John Howard Yoder.
Ever heard of him?
If not, I highly recommend taking a gander at his book entitled The Politics of Jesus. He gives interesting insight on the "type" of Jesus that people prefer. I was particularly drawn to his discussion of the term "bearing the cross." The following is an excerpt from the above mentioned book:
"Only at one point, only on one subject--but then consistently, universally-- is Jesus our example: in His cross. This much could have been said without special attention to our learnings from Luke. But all of this language of imitation and participation, all the pious and pastoral meditation on the believers cross takes on a new dimension if we take the measure of the social character of Jesus' cross.
The believers cross is no longer any and every kind of suffering, sickness, or tension, the bearing of what is commanded. The believers cross is, like that of Jesus, the price of social non-conformity. It is not, like sickness or catastrophe, an inexplicable, unpredictable suffering; it is the end of a path freely chosen after counting the cost. It is not, like Luther's or Thomas Müntzers or Zinzendorf's or Kierkegaard's cross or Anfechtung, an inward wrestling of the sensitive soul with self and sin; it is the social reality of representing in an unwilling world the Order to come. The word:
"The servant is not greater than his master. If they persecuted me they will persecute you. (John 15:20)

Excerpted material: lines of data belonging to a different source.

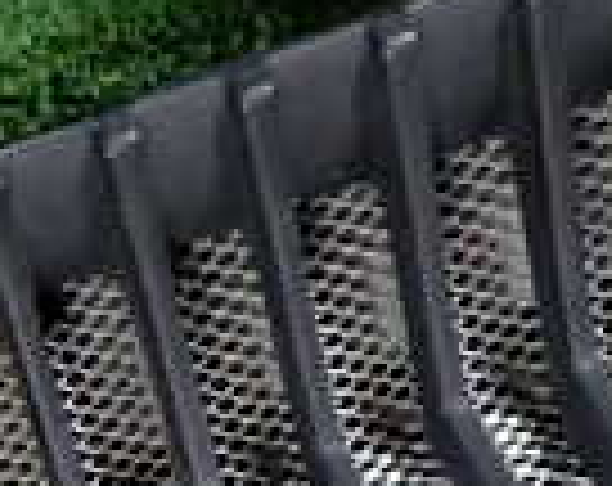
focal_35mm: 108
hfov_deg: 16.7
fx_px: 1951
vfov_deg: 12.9
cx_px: -207
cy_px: 882
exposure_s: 1/30
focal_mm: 4.5
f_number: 2
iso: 320
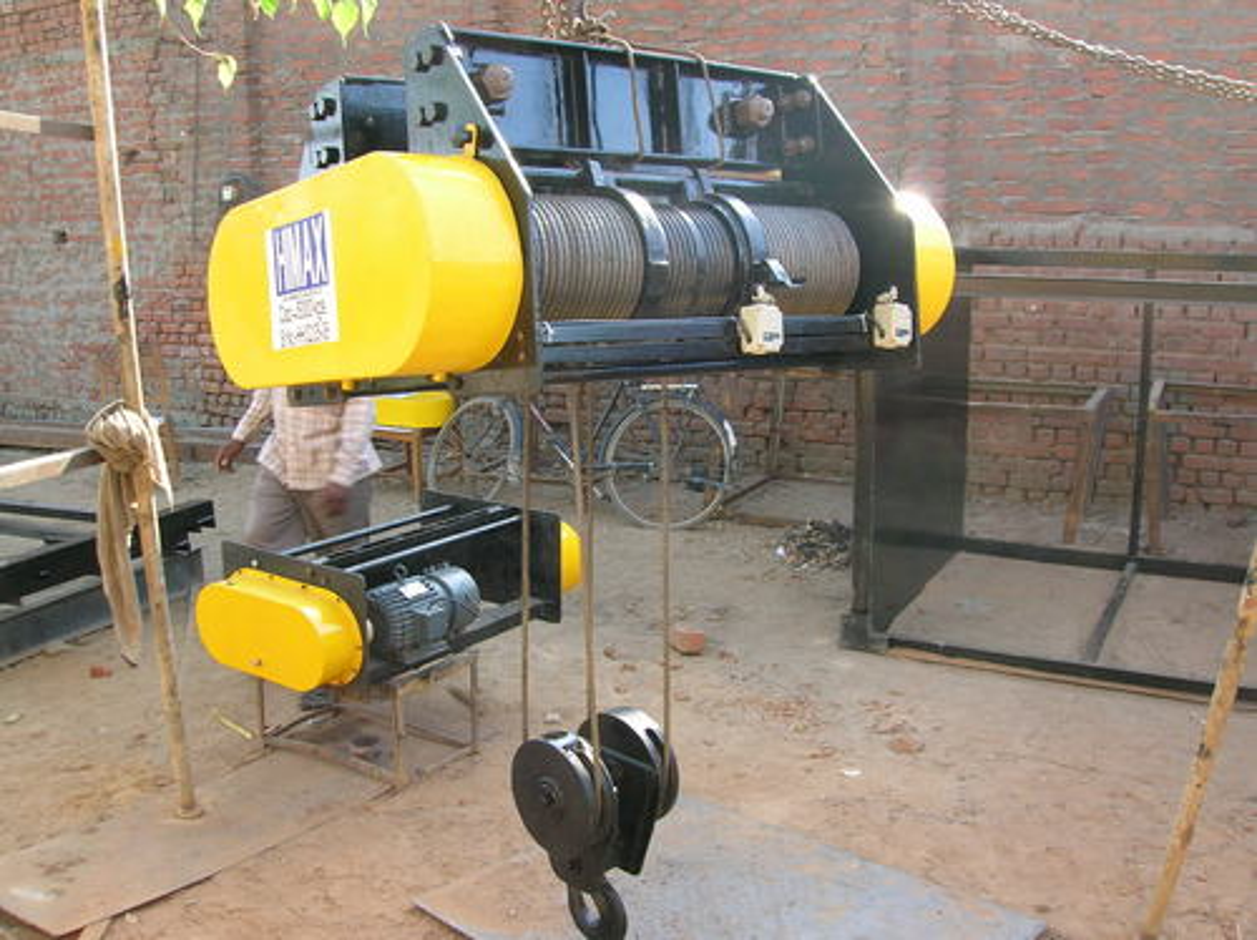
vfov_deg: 41.7
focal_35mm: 34
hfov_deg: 54.0
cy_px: 470
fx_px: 1233
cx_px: 628
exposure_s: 1/34.7
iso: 50
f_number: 4.9
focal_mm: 5.7
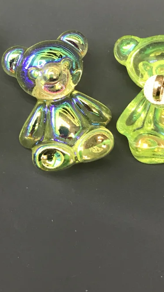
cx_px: 40
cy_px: 46
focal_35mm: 67
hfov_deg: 17.9
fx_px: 518
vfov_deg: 30.4
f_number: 1.8
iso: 40
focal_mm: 3.99
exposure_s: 1/20
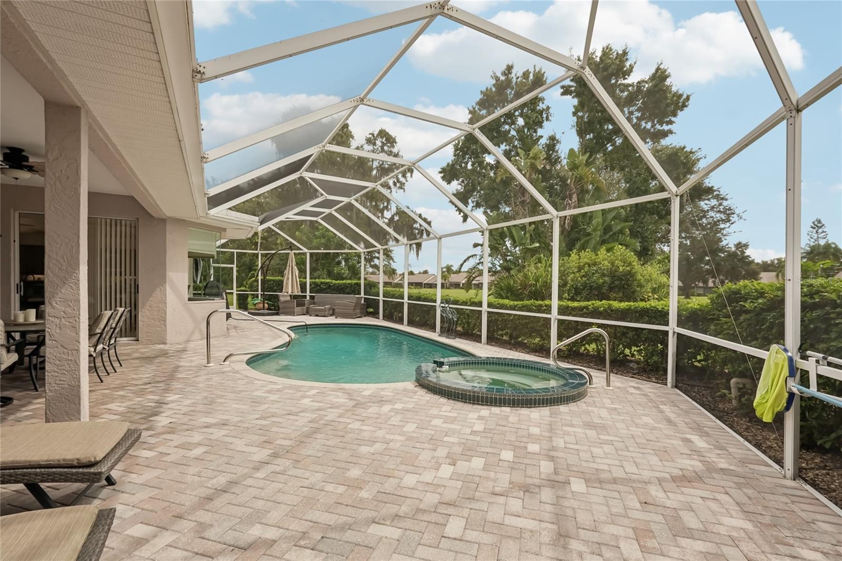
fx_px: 386
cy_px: 280
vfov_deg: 72.0
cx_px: 421
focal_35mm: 16
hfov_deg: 95.0
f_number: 8
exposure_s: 1/500
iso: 400
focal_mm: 16.5
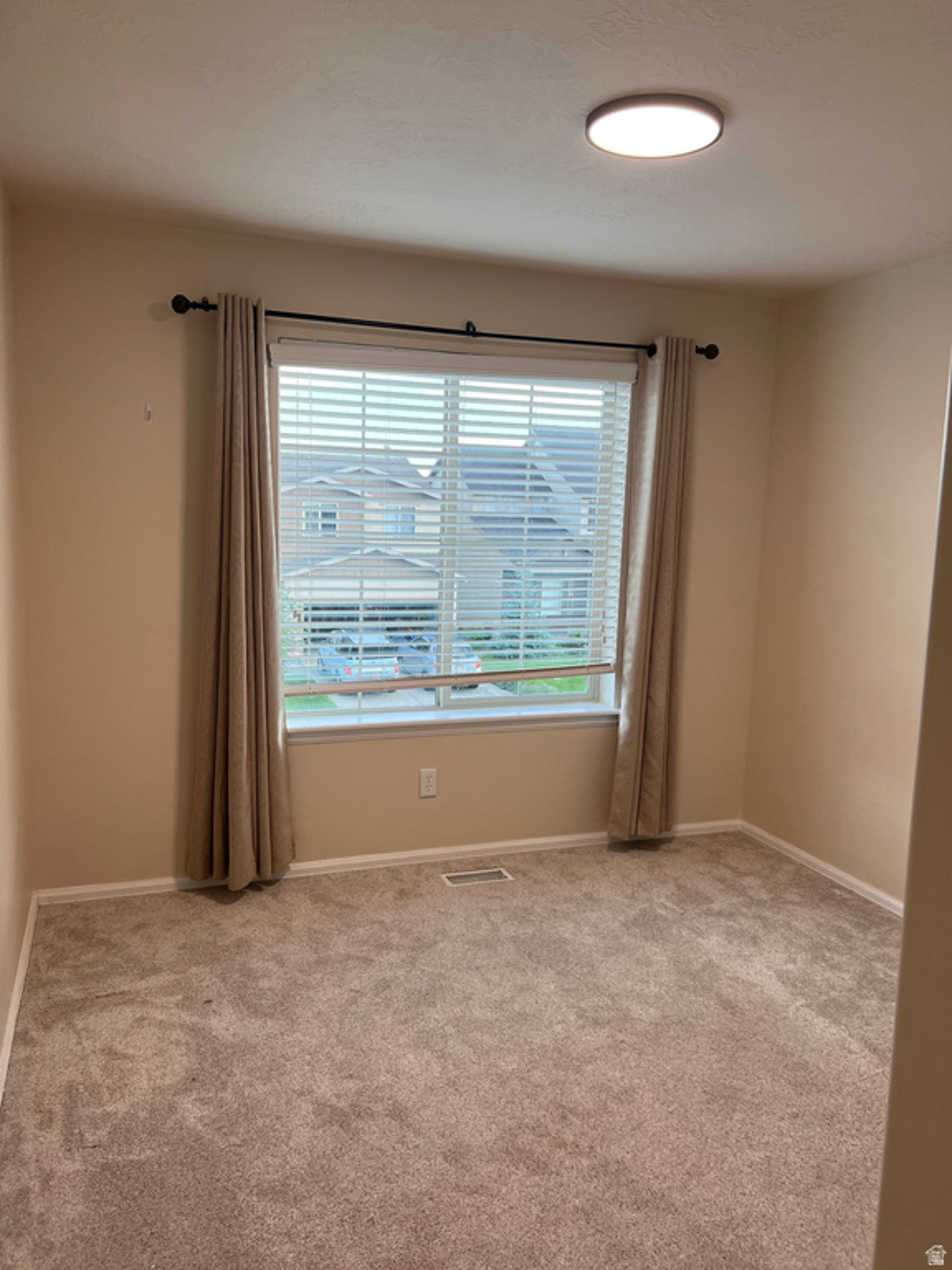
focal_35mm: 26
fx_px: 953
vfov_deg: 67.3
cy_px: 635
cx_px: 476
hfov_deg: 53.1
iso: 80
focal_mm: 5.7
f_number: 1.5
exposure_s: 1/120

is not a pastoral counsel to help with the ambiguities of life; it is a normative statement about the relation of our social obedience to the messianity of Jesus. Representing as he did the divine order now at hand, accessible; renouncing as he did the legitimate use of violence and the accrediting of the existing authorities; renouncing as well the ritual purity of non-involvment, his people will encounter in ways analogous to his own the hostility of the old order.
Being human, Jesus must have been subject somehow or other to testing of pride, envy, anger, sloth, avarice, gluttony, and lust; but it does not enter into the concerns of the Gospel writer to give us any information about any struggles he may have had with their attraction. The one temptation the man Jesus faced--and face again and again--as a constitutive element of his public ministry, was the temptation to exercise social responsibility, in the interest of justified revolution, through the use of available violent methods. Social withdrawal was no temptation to him; that option (which most Christians take part of the time) was excluded at any outset. Any alliance with the Sadducean establishment in the exercise of conservative social responsibility (which most christians choose the rest of the time) was likewise excluded at the outset. We understand Jesus only if we can empathize with this threefold rejection: the self-evident, axiomatic, sweeping rejection of both quietism and establishment responsibility, and the difficult constantly reopened, genuinely attractive option of the crusade."
After reading this, what then is the point of bearing the cross? Is it through enduring as much suffering as possible that we become Christlike? If so what constitutes as suffering if, as it seems, it is an extremely relative term?
For so long we've been taught that any kind of suffering or trial we endure is considered "bearing our cross."But we forget that the cross was meant to be a public death. It was a sort of public humiliation. Jesus constantly fought the social norm. He came to change the world, more importantly, he came to change society. How then can we compare our minute struggles to bearing a cross? The cross was heavy, the cross was a symbol of death. We die to ourselves not for the sake of ourselves, but for the sake of our brother. Jesus didn't take up the cross to make His life better. He took it to make our lives better.
Now then, as a part of Christian ethics, wouldn't bearing your cross as a propellor to further your individual overall state of being be a contradiction to the purpose of the cross? Furthermore, wouldn't it constitute as unethical if our intentions are self-promoting?
The crosses we bear are not parallel to the cross Christ bore. He broke social boundaries. And us? We sit quietly in our churches and homes, and the only time sociality takes place is when we go out to eat in our designated cliques and crews. Christ-like? Not in the least. Church--your cross should be like that of Christs. Persecution for public displays of Godliness. Persecution for incessant preaching and praying. Everywhere Jesus went He was about the fathers business. Every city, every town, every house. That was his cross, and it should be ours as well.